**TASK ITEM:**
Reproduce the data verbatim from the line containing "DIN JUDEȚ LA GĂEȘTI" through the end, including both ends, and leave out the picture markers.

── INPUT ──

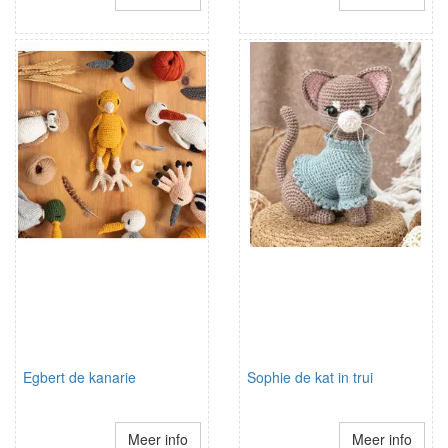
Egbert de kanarie
Sophie de kat in trui
Meer info
Meer info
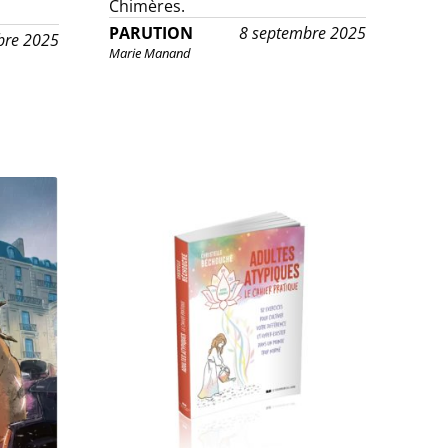
Chimères.
PARUTION
8 septembre 2025
bre 2025
Marie Manand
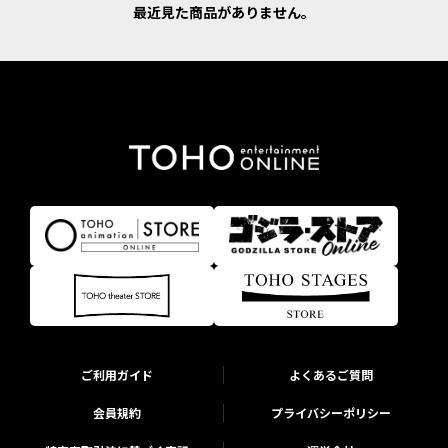
最近見た商品がありません。
ご利用ガイド
よくあるご質問
会員規約
プライバシーポリシー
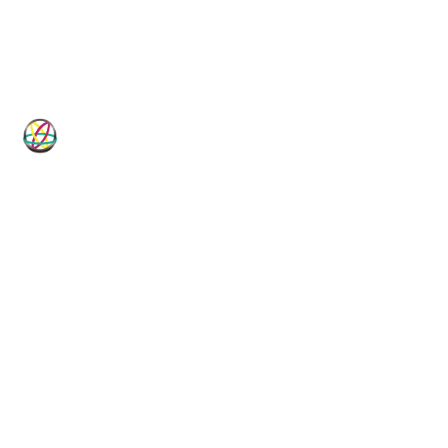
HP-Dichtungen
Technische Dichtungslösungen für
Industrie, Maschinenbau, Hydraulik
und Pneumatik.
Vom Standardartikel bis zur Sonderanfertigung, vom
Elastomer bis zum PTFE-Compound: HP-Dichtungen ist
Ihr technischer Dichtungsspezialist seit 1982.
DICHTUNGSKOMPETENZ
LIEFERPROGRAMM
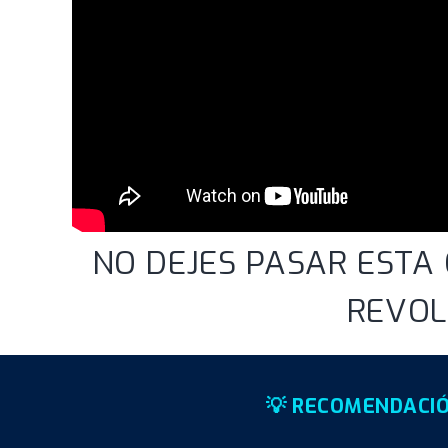
NO DEJES PASAR ESTA
REVOL
💡 RECOMENDACIÓ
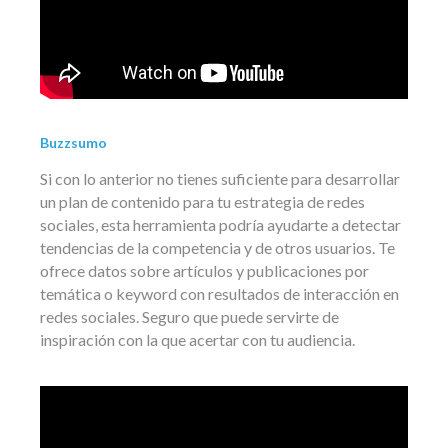
Buzzsumo
Si con lo anterior no tienes suficiente para desarrollar
un plan de contenido para tu estrategia de redes
sociales, esta herramienta podría ayudarte a detectar
tendencias de la competencia y de otros usuarios. Te
ofrece datos sobre artículos y publicaciones por
temática o keyword con resultados de interacción en
redes sociales. Seguro que puede servirte de
inspiración con la que acertar con tu audiencia.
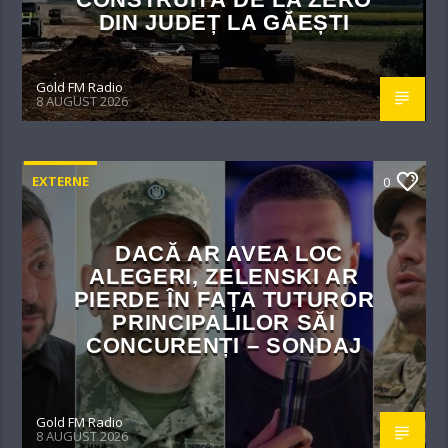
DIN JUDEȚ LA GĂEȘTI
Gold FM Radio
8 AUGUST 2026
EXTERNE
0
DACĂ AR AVEA LOC
ALEGERI, ZELENSKI AR
PIERDE ÎN FAȚA TUTUROR
PRINCIPALILOR SĂI
CONCURENȚI – SONDAJ
Gold FM Radio
8 AUGUST 2026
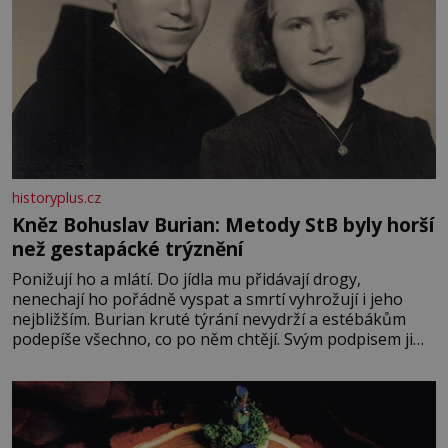
historyplus.cz
Kněz Bohuslav Burian: Metody StB byly horší
než gestapácké trýznění
Ponižují ho a mlátí. Do jídla mu přidávají drogy,
nenechají ho pořádně vyspat a smrtí vyhrožují i jeho
nejbližším. Burian kruté týrání nevydrží a estébákům
podepíše všechno, co po něm chtějí. Svým podpisem jim
potvrdí také to, že na něj během výslechů nikdo nevyvíjel
fyzický ani psychický nátlak. Syn brněnského řezníka
chce být knězem a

───

**WRITTEN SOLUTION:**
DIN JUDEȚ LA GĂEȘTI
Gold FM Radio
8 AUGUST 2026
EXTERNE
0
DACĂ AR AVEA LOC
ALEGERI, ZELENSKI AR
PIERDE ÎN FAȚA TUTUROR
PRINCIPALILOR SĂI
CONCURENȚI – SONDAJ
Gold FM Radio
8 AUGUST 2026
historyplus.cz
Kněz Bohuslav Burian: Metody StB byly horší
než gestapácké trýznění
Ponižují ho a mlátí. Do jídla mu přidávají drogy,
nenechají ho pořádně vyspat a smrtí vyhrožují i jeho
nejbližším. Burian kruté týrání nevydrží a estébákům
podepíše všechno, co po něm chtějí. Svým podpisem jim
potvrdí také to, že na něj během výslechů nikdo nevyvíjel
fyzický ani psychický nátlak. Syn brněnského řezníka
chce být knězem a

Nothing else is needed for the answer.